Here is a description of the following () method generation process and execution process:

    • 1, () method is generated by the compiler automatically collects the assignment of all class variables in the class and the statement merge in the static statement block, the order that the compiler collects is determined by the order in which the statements appear in the source file, the static statement block can only access the variables defined in the static statement block, the variables defined behind it, You can assign a value in the preceding static statement, but you cannot access it. Examples are as follows
package org.wrh.classupload;publicclass TestClassDemo03 {    static{        i=0;//在前面的static块可以赋值,但是不可以引用        //System.out.println(i);//错误提示:Cannot reference a field before it is defined    }    publicstaticint i=1;}
    • 2, the () method differs from the constructor of the class (instance constructor () method), which does not require the explicit invocation of the parent class constructor, which guarantees that the () method of the parent class has been executed before the () method of the subclass is executed. Therefore, the class of the first executed () method in the virtual machine is definitely java.lang.Object. Examples are as follows
Package org.wrh.classupload; class Parent{     Public Static intValue=1;Static{System.out.println ("Parent Init"); Value=2; }} class Son extends Parent{     Public Static intValue_1=value;Static{System.out.println ("Son Init"); }} Public  class testinit {     Public Static voidMain (string[] args) {//TODO auto-generated method stubSystem.out.println (son.value_1); }}

The results of the program run as follows:

Parent Init
Son Init
2

    • 3, () method is not necessary for a class or interface, if there is no static statement block in a class, there is no assignment to the class variable, then the compiler can not generate a () method for this class.
    • 4. A static statement block cannot be used in an interface, but there are still assignment operations initialized by the class variable (final static), so that the interface generates () methods as a class. But the interface differs from the class: The () method of the execution interface does not need to execute the parent interface's () method first, and the parent interface is initialized only if the variable defined in the parent interface is used . In addition, the implementation class of the interface does not execute the interface's () method at initialization time.
    • 5, virtual opportunity to ensure that a class of () method in the multi-threaded environment is correctly locked and synchronized, if multiple threads to initialize a class at the same time, then there will be only one thread to execute the class () method, the other threads need to block wait until the active thread execution () method is complete.

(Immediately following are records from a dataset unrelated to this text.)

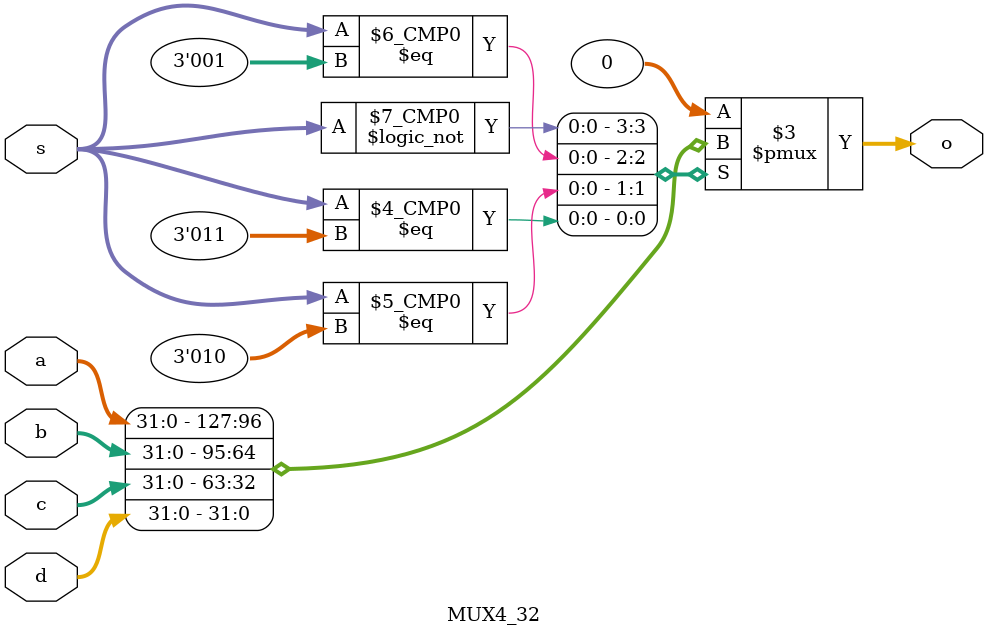
<source format=v>
`timescale 1ns/100ps
module MUX4_32(a, b, c, d, s, o);

  input [31:0] a;
  input [31:0] b;
  input [31:0] c;
  input [31:0] d;
  input [2:0] s;
  
  output [31:0] o;
  
  reg [31:0] o;
  
  always@(*)begin
    case(s)
      3'b000:  o = a;
	  3'b001:  o = b;
      3'b010:  o = c;
      3'b011:  o = d;
	  default:o = 32'b0;
    endcase	
  end
  
endmodule

</source>
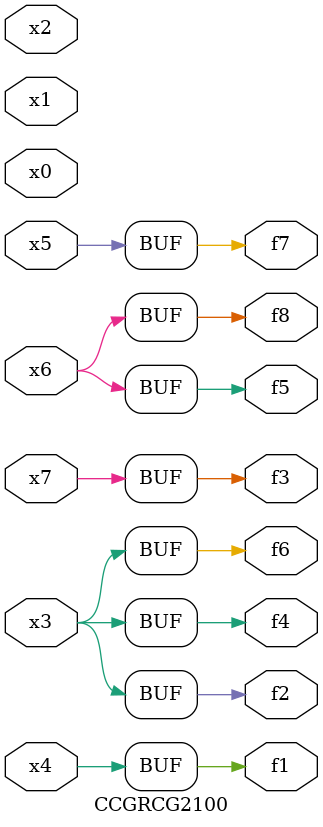
<source format=v>
module CCGRCG2100(
	input x0, x1, x2, x3, x4, x5, x6, x7,
	output f1, f2, f3, f4, f5, f6, f7, f8
);
	assign f1 = x4;
	assign f2 = x3;
	assign f3 = x7;
	assign f4 = x3;
	assign f5 = x6;
	assign f6 = x3;
	assign f7 = x5;
	assign f8 = x6;
endmodule

</source>
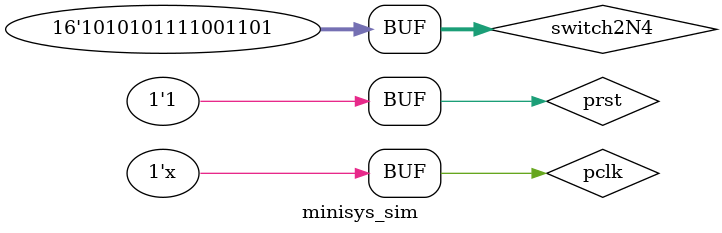
<source format=v>
`timescale 1ns / 1ps


module minisys_sim(

    );
    // input
    reg prst = 1'b0;
    reg pclk = 1'b0;
    reg[15:0] switch2N4;
    
    // output
    wire [15:0] led2N4; 
    minisys U(prst,pclk,led2N4,switch2N4);
    
    initial begin
        #1500  prst = 1'b1;
        switch2N4 = 16'hABCD;
    end

    always #5 pclk = ~pclk;
    
endmodule

</source>
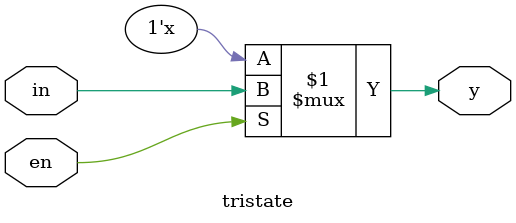
<source format=v>
`timescale 1ns / 1ps
module four_one_tristate(s0,s1,i0,i1,i2,i3,y);
input i0,i1,i2,i3;
input s0,s1;
output y;
wire a0,a1,a2,a3;
wire b0,b1,b2,b3;
decoder DEC(.a(s0),.b(s1),.y0(a0),.y1(a1),.y2(a2),.y3(a3));
tristate T1(.in(i0),.en(a0),.y(b0));
tristate T2(.in(i1),.en(a1),.y(b1));
tristate T3(.in(i2),.en(a2),.y(b2));
tristate T4(.in(i3),.en(a3),.y(b3));
assign y=b0;
assign y=b1;
assign y=b2;
assign y=b3;


endmodule

module decoder(input a,b,output y0,y1,y2,y3);
assign y0=(~a&~b);
assign y1=(~a&b);
assign y2=(a&~b);
assign y3=(a&b);
endmodule

module tristate(input in,en,output y);
assign y=en?in:1'bz;
endmodule





</source>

If there is a lengthy operation in the () method of a class, it can cause multiple threads to block, and in practice the blocking is often very covert.

    • The initialization of classes can also be seen in the "Deep Java Virtual Machine": Class initialization this blog post

Copyright NOTICE: This article for Bo Master original article, without Bo Master permission not reproduced.

In-depth understanding of Java Virtual Machines: The process of class loading

Contact Us

The content source of this page is from Internet, which doesn't represent Alibaba Cloud's opinion; products and services mentioned on that page don't have any relationship with Alibaba Cloud. If the content of the page makes you feel confusing, please write us an email, we will handle the problem within 5 days after receiving your email.

If you find any instances of plagiarism from the community, please send an email to: info-contact@alibabacloud.com and provide relevant evidence. A staff member will contact you within 5 working days.

A Free Trial That Lets You Build Big!

Start building with 50+ products and up to 12 months usage for Elastic Compute Service

  • Sales Support

    1 on 1 presale consultation

  • After-Sales Support

    24/7 Technical Support 6 Free Tickets per Quarter Faster Response

  • Alibaba Cloud offers highly flexible support services tailored to meet your exact needs.